60% increase in week: Over 5,000 pregnant women in Colombia infected with Zika
The total number of registered cases of the virus in Colombia stands at 31,555, the national health institute said in its epidemiology bulletin on Saturday. This number has also risen considerably since last week, showing no hopes for a decline in the near future.
Colombian authorities have urged women to avoid getting pregnant because the Zika virus has been associated with serious birth defects such as microcephaly, which causes babies to be born with smaller skulls and brains. Women have been urged to delay pregnancy for six to eight months, while pregnant women with Zika have been granted access to much-restricted abortion services, Reuters reported.
Almost 30 percent of the pregnant women infected with Zika live near Columbia’s border with Venezuela in Norte de Santander province, authorities said.
Nearly 12,500 people have been infected in the country’s Caribbean region, which is popular among tourists.
The virus, which is transmitted through mosquito bites, has been spreading rapidly in South America since the outbreak began in December of last year. In a matter of weeks, it has swept onto other continents, largely through travel, officials believe.
UK authorities confirmed four cases of the Zika virus in Britain this week, which are reportedly “travel-associated” and not thought to have been contracted in the UK. Another case has been identified in China, local authorities announced, saying that the patient had recently traveled to Venezuela.

■ ■ ■ ■ ■

- **Work order 1**: In the Zika report, how long have Colombian authorities urged women to delay pregnancy?
- **Work order 2**: Duplicate a section of the Zika report. Begin at the words "UK authorities confirmed" and stop after the words "traveled to Venezuela.".
- **Work order 3**: List every country named in the Zika report.
None of the tasks requires the data.

- **Data extract**:
■ ■ ■ ■ ■

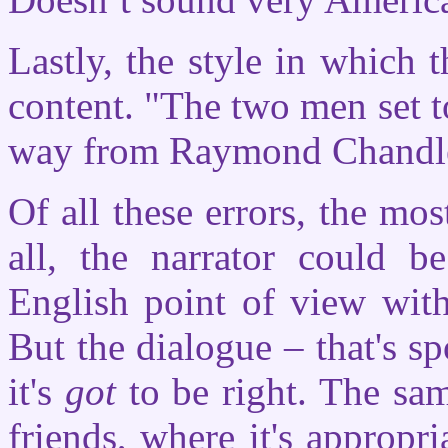
Lastly, the style in which t
content. "The two men set t
way from Raymond Chandler
Of all these errors, the mos
all, the narrator could b
English point of view with
But the dialogue – that's 
it's
got
to be right. The sam
friends, where it's appropr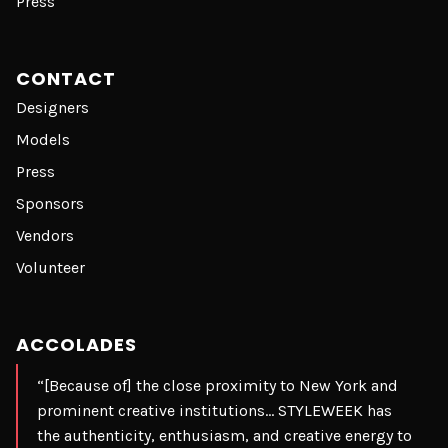
Press
CONTACT
Designers
Models
Press
Sponsors
Vendors
Volunteer
ACCOLADES
“[Because of] the close proximity to New York and
prominent creative institutions… STYLEWEEK has
the authenticity, enthusiasm, and creative energy to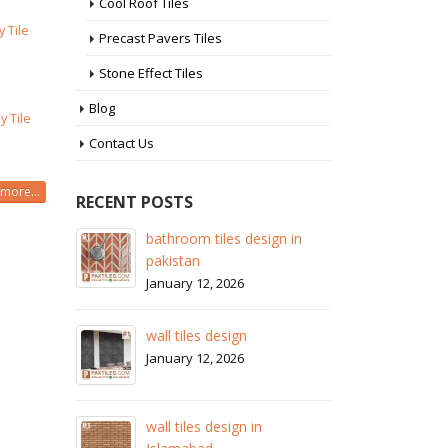
Cool Roof Tiles
y Tile
Precast Pavers Tiles
Stone Effect Tiles
Blog
y Tile
Contact Us
more...
RECENT POSTS
 in
wall tiles design in Sialkot
ba
pa
January 12, 2026
Ja
wall tiles design in Lahore
wa
January 12, 2026
Ja
wall tiles design in pakistan
wa
January 12, 2026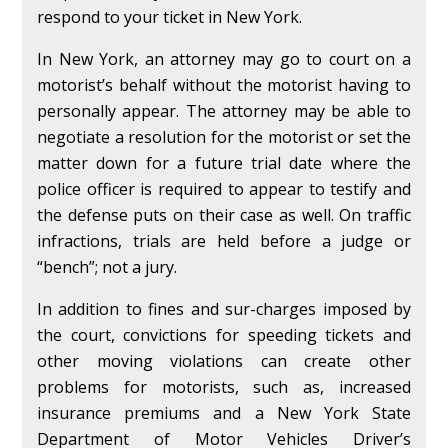
respond to your ticket in New York.
In New York, an attorney may go to court on a
motorist’s behalf without the motorist having to
personally appear. The attorney may be able to
negotiate a resolution for the motorist or set the
matter down for a future trial date where the
police officer is required to appear to testify and
the defense puts on their case as well. On traffic
infractions, trials are held before a judge or
“bench”; not a jury.
In addition to fines and sur-charges imposed by
the court, convictions for speeding tickets and
other moving violations can create other
problems for motorists, such as, increased
insurance premiums and a New York State
Department of Motor Vehicles Driver’s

■ ■ ■ ■ ■

- **Task result 1**: Six to eight months.

- **Task result 2**:
UK authorities confirmed four cases of the Zika virus in Britain this week, which are reportedly “travel-associated” and not thought to have been contracted in the UK. Another case has been identified in China, local authorities announced, saying that the patient had recently traveled to Venezuela.

- **Task result 3**: Colombia, Venezuela, Britain (the UK), China